“La liberté va redevenir la règle, l’interdit, l’exception.”

La règle exige que vous soyez libres à nouveau, comme avant. Donc bordel : soyez libres ! (enfin, en respectant tout de même un certain nombre d’interdits, et en suivant la règle, la règle de la liberté, je veux dire, hein, c’est pas qu’on vous enjoigne de faire nimporte nawak non plus, faut pas pousser, qu’on me comprenne bien, putain qui est le sous-fifre qui m’a pondu un slogan pareil, je reprends : avant donc, vous étiez, disons, libres, enfin, dans les limites prescrites par la loi, hein, faut pas déconner non plus, mais bon, il y a eu ce virus, ok, alors pendant l’épidémie, on était tenu de faire attention avec cette liberté hein, je veux dire, à cause de la contamination quoi, mais maintenant que le virus c’est fini, enfin, soyons prudents, c’est peut-être pas tout à fait fini mais grâce, je tiens à le dire et à remercier heu, des tas de gens, grâce au sacrifice de nos libertés justement, et grâce à la manière dont nous nous sommes soumis volontairement aux interdits, hé bien, voilà, le cauchemar est derrière nous, je veux dire, probablement qu’il est derrière nous, on n’est pas bien sûr, mais quand même, on va pouvoir maintenant reprendre une vie normale, une vie libre, et donc faire des tas de choses que, voyons, des tas de choses libres quoi, je ne veux évidemment pas dire, amenez-moi ce stagiaire qui a pondu ce discours bordel, j’ai deux mots à lui dire, je ne veux pas dire qu’il n’y aura pas deux trois choses un peu interdites quand même, je n’ai pas la liste sous les yeux, non, mais la liberté ne signifie pas une licence absolue, non, c’est juste que les interdits deviendront exceptionnels, l’exception c’est cela, alors certes il y a de nombreuses exceptions, cela va sans dire, où irait le monde sinon, putain ramenez-moi ce stagiaire avec ses formules à la con)

Variante :

Vous étiez dans les fers et sous le joug (enfin, juste pendant deux ou trois mois) et maintenant, vous êtes libres !
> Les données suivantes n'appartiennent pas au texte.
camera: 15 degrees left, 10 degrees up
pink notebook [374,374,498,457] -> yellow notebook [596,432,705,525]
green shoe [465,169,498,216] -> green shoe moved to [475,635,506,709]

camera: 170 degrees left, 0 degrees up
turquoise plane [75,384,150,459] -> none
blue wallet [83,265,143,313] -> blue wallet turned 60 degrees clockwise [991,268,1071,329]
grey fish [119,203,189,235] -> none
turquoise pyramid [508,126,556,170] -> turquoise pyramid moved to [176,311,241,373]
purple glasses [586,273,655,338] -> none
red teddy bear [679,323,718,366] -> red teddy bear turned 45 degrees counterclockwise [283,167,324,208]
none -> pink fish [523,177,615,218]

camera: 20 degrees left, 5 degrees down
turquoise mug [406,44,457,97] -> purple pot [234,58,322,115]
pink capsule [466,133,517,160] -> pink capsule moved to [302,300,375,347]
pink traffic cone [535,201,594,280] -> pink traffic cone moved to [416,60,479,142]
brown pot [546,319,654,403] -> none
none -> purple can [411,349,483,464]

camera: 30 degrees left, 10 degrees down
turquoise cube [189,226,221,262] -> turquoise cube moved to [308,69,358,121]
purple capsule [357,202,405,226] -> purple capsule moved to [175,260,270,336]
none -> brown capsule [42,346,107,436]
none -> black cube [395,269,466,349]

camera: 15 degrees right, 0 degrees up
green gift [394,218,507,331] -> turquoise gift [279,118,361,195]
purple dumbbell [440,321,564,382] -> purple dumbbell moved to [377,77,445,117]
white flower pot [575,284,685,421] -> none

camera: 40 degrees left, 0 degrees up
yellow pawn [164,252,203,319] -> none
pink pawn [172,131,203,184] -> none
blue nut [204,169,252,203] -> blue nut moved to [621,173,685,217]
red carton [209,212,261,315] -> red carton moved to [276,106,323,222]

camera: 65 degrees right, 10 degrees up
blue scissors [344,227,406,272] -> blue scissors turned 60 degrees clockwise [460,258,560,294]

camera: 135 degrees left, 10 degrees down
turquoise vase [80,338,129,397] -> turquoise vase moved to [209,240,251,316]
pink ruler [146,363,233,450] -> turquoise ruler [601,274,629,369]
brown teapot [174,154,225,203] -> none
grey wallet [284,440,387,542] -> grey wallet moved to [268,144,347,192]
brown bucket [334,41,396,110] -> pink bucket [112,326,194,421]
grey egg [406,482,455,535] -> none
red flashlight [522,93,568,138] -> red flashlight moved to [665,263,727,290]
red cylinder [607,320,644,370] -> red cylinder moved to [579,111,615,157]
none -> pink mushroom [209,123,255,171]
Vous pouvez donc librement aller bosser chaque matin pour un salaire de merde, librement vous endetter pour élever vos gosses, acquérir cette voiture de merde et ce joli pavillon de merde au milieu d’une centaine de jolis pavillons de merde, tout en parpaings, qui vous fait tellement envie, vous pouvez de nouveau librement acheter à manger dans des supermarchés de merde, et redonner ainsi aux généreux pourvoyeurs qui vous ont fait l’aumône d’un salaire de merde ce que vous avez gagné à la sueur de votre front, afin de redresser librement l’économie de la France, et sa compétitivité de merde, et surtout contribuer librement au versement des dividendes des actionnaires et librement payer vos factures et rembourser librement vos dettes, vous pourrez d’ici peu librement remplacer votre smartphone de merde et passer à la 5G, afin de consentir librement à votre servitude numérique, vous pourrez même, si vous vous comportez librement comme un économiste avisé, partir un petit peu en vacances, et ce, en toute liberté, et surtout, vous allez pouvoir de nouveau accumuler librement des trimestres de retraite, pour, si vous êtes encore en vie à l’heure où vous pourrez enfin vous reposer un petit peu, accomplir librement les rêves de merde qui vous restent encore, s’il en reste, quand vous serez plus vieux, si vous êtes encore en état, et librement souscrire une assurance-vie si par miracle vous en avez encore les moyens, en essayant librement d’oublier que de toutes façons ce monde de merde devrait finir par s’écrouler dans les années à venir, et que tous ces projets librement conçus risquent bien d’être engloutis dans un déferlement de misère, bref, vous viviez sous d’innommables contraintes, privés comme nul autre homme dans l’histoire et sur la terre de libertés, mais le cauchemar est enfin derrière nous, et il est enfin l’heure de regagner le bien le plus précieux qui soit, la liberté.